ASSIGNMENT: Set down the records below in full, exactly as they read.

EXERCISE INPUTS:
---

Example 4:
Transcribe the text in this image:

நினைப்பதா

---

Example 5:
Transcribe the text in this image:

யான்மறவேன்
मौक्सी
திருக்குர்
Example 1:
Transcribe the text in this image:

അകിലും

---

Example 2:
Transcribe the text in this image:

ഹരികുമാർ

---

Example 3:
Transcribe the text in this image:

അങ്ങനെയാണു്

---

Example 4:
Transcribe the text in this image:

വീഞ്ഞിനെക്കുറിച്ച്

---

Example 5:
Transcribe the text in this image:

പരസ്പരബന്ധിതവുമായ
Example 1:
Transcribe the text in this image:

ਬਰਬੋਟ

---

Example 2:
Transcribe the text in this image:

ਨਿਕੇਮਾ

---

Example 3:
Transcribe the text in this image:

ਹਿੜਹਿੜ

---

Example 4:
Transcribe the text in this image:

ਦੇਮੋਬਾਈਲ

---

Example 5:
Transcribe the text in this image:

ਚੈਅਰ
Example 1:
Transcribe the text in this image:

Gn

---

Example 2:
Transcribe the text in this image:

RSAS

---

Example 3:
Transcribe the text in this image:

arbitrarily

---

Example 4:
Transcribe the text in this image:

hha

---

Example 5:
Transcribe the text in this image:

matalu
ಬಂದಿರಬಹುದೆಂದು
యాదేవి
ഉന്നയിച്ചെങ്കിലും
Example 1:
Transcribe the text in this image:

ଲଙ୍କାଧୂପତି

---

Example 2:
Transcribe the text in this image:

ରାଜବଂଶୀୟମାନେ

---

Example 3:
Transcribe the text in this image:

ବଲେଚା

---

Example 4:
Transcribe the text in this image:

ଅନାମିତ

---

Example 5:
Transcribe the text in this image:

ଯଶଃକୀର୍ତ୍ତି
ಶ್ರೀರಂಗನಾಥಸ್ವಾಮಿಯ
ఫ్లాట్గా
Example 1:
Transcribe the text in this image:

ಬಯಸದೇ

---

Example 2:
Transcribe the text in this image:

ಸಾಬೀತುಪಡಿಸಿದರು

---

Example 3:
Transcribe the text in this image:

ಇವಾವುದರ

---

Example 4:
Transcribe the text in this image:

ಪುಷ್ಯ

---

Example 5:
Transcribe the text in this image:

TASK RESULT:
---

Example 4:
Transcribe the text in this image:

நினைப்பதா

---

Example 5:
Transcribe the text in this image:

யான்மறவேன்
मौक्सी
திருக்குர்
Example 1:
Transcribe the text in this image:

അകിലും

---

Example 2:
Transcribe the text in this image:

ഹരികുമാർ

---

Example 3:
Transcribe the text in this image:

അങ്ങനെയാണു്

---

Example 4:
Transcribe the text in this image:

വീഞ്ഞിനെക്കുറിച്ച്

---

Example 5:
Transcribe the text in this image:

പരസ്പരബന്ധിതവുമായ
Example 1:
Transcribe the text in this image:

ਬਰਬੋਟ

---

Example 2:
Transcribe the text in this image:

ਨਿਕੇਮਾ

---

Example 3:
Transcribe the text in this image:

ਹਿੜਹਿੜ

---

Example 4:
Transcribe the text in this image:

ਦੇਮੋਬਾਈਲ

---

Example 5:
Transcribe the text in this image:

ਚੈਅਰ
Example 1:
Transcribe the text in this image:

Gn

---

Example 2:
Transcribe the text in this image:

RSAS

---

Example 3:
Transcribe the text in this image:

arbitrarily

---

Example 4:
Transcribe the text in this image:

hha

---

Example 5:
Transcribe the text in this image:

matalu
ಬಂದಿರಬಹುದೆಂದು
యాదేవి
ഉന്നയിച്ചെങ്കിലും
Example 1:
Transcribe the text in this image:

ଲଙ୍କାଧୂପତି

---

Example 2:
Transcribe the text in this image:

ରାଜବଂଶୀୟମାନେ

---

Example 3:
Transcribe the text in this image:

ବଲେଚା

---

Example 4:
Transcribe the text in this image:

ଅନାମିତ

---

Example 5:
Transcribe the text in this image:

ଯଶଃକୀର୍ତ୍ତି
ಶ್ರೀರಂಗನಾಥಸ್ವಾಮಿಯ
ఫ్లాట్గా
Example 1:
Transcribe the text in this image:

ಬಯಸದೇ

---

Example 2:
Transcribe the text in this image:

ಸಾಬೀತುಪಡಿಸಿದರು

---

Example 3:
Transcribe the text in this image:

ಇವಾವುದರ

---

Example 4:
Transcribe the text in this image:

ಪುಷ್ಯ

---

Example 5:
Transcribe the text in this image:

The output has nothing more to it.